STATED TASK | Render every line of the records below as a JSON list of strings, with one string for each line and blank lines omitted.
## START INFORMATION SHOWN
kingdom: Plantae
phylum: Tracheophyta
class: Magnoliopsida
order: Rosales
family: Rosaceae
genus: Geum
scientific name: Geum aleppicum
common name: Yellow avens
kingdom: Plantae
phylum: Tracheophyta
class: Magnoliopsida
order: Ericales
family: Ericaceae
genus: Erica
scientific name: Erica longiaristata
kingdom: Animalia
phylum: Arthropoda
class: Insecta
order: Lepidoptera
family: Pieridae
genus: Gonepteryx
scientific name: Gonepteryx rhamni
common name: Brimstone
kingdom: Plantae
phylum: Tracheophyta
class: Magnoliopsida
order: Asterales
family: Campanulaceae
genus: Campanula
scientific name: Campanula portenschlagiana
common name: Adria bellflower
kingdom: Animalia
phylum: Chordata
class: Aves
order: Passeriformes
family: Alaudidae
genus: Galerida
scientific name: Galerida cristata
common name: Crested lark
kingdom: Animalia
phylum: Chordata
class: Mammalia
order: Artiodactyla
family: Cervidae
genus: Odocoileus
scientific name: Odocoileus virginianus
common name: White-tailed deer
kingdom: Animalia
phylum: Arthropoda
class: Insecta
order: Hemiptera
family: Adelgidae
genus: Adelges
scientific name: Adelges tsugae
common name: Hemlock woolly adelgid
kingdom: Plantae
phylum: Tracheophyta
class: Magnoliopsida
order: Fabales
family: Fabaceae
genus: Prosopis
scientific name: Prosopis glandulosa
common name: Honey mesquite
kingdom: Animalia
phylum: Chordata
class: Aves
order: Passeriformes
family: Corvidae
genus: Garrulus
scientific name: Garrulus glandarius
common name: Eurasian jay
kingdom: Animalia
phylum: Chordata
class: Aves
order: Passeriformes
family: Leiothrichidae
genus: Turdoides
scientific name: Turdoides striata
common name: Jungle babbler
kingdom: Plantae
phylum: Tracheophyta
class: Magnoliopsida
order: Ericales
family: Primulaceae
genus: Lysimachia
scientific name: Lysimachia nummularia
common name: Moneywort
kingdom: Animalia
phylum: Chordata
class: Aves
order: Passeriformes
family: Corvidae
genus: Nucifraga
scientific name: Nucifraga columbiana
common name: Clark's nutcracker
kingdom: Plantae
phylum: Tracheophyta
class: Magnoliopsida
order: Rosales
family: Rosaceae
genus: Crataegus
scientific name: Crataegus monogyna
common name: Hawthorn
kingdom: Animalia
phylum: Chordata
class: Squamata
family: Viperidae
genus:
## END INFORMATION SHOWN
SOLUTION FOR THIS TASK |
[
  "kingdom: Plantae",
  "phylum: Tracheophyta",
  "class: Magnoliopsida",
  "order: Rosales",
  "family: Rosaceae",
  "genus: Geum",
  "scientific name: Geum aleppicum",
  "common name: Yellow avens",
  "kingdom: Plantae",
  "phylum: Tracheophyta",
  "class: Magnoliopsida",
  "order: Ericales",
  "family: Ericaceae",
  "genus: Erica",
  "scientific name: Erica longiaristata",
  "kingdom: Animalia",
  "phylum: Arthropoda",
  "class: Insecta",
  "order: Lepidoptera",
  "family: Pieridae",
  "genus: Gonepteryx",
  "scientific name: Gonepteryx rhamni",
  "common name: Brimstone",
  "kingdom: Plantae",
  "phylum: Tracheophyta",
  "class: Magnoliopsida",
  "order: Asterales",
  "family: Campanulaceae",
  "genus: Campanula",
  "scientific name: Campanula portenschlagiana",
  "common name: Adria bellflower",
  "kingdom: Animalia",
  "phylum: Chordata",
  "class: Aves",
  "order: Passeriformes",
  "family: Alaudidae",
  "genus: Galerida",
  "scientific name: Galerida cristata",
  "common name: Crested lark",
  "kingdom: Animalia",
  "phylum: Chordata",
  "class: Mammalia",
  "order: Artiodactyla",
  "family: Cervidae",
  "genus: Odocoileus",
  "scientific name: Odocoileus virginianus",
  "common name: White-tailed deer",
  "kingdom: Animalia",
  "phylum: Arthropoda",
  "class: Insecta",
  "order: Hemiptera",
  "family: Adelgidae",
  "genus: Adelges",
  "scientific name: Adelges tsugae",
  "common name: Hemlock woolly adelgid",
  "kingdom: Plantae",
  "phylum: Tracheophyta",
  "class: Magnoliopsida",
  "order: Fabales",
  "family: Fabaceae",
  "genus: Prosopis",
  "scientific name: Prosopis glandulosa",
  "common name: Honey mesquite",
  "kingdom: Animalia",
  "phylum: Chordata",
  "class: Aves",
  "order: Passeriformes",
  "family: Corvidae",
  "genus: Garrulus",
  "scientific name: Garrulus glandarius",
  "common name: Eurasian jay",
  "kingdom: Animalia",
  "phylum: Chordata",
  "class: Aves",
  "order: Passeriformes",
  "family: Leiothrichidae",
  "genus: Turdoides",
  "scientific name: Turdoides striata",
  "common name: Jungle babbler",
  "kingdom: Plantae",
  "phylum: Tracheophyta",
  "class: Magnoliopsida",
  "order: Ericales",
  "family: Primulaceae",
  "genus: Lysimachia",
  "scientific name: Lysimachia nummularia",
  "common name: Moneywort",
  "kingdom: Animalia",
  "phylum: Chordata",
  "class: Aves",
  "order: Passeriformes",
  "family: Corvidae",
  "genus: Nucifraga",
  "scientific name: Nucifraga columbiana",
  "common name: Clark's nutcracker",
  "kingdom: Plantae",
  "phylum: Tracheophyta",
  "class: Magnoliopsida",
  "order: Rosales",
  "family: Rosaceae",
  "genus: Crataegus",
  "scientific name: Crataegus monogyna",
  "common name: Hawthorn",
  "kingdom: Animalia",
  "phylum: Chordata",
  "class: Squamata",
  "family: Viperidae",
  "genus:"
]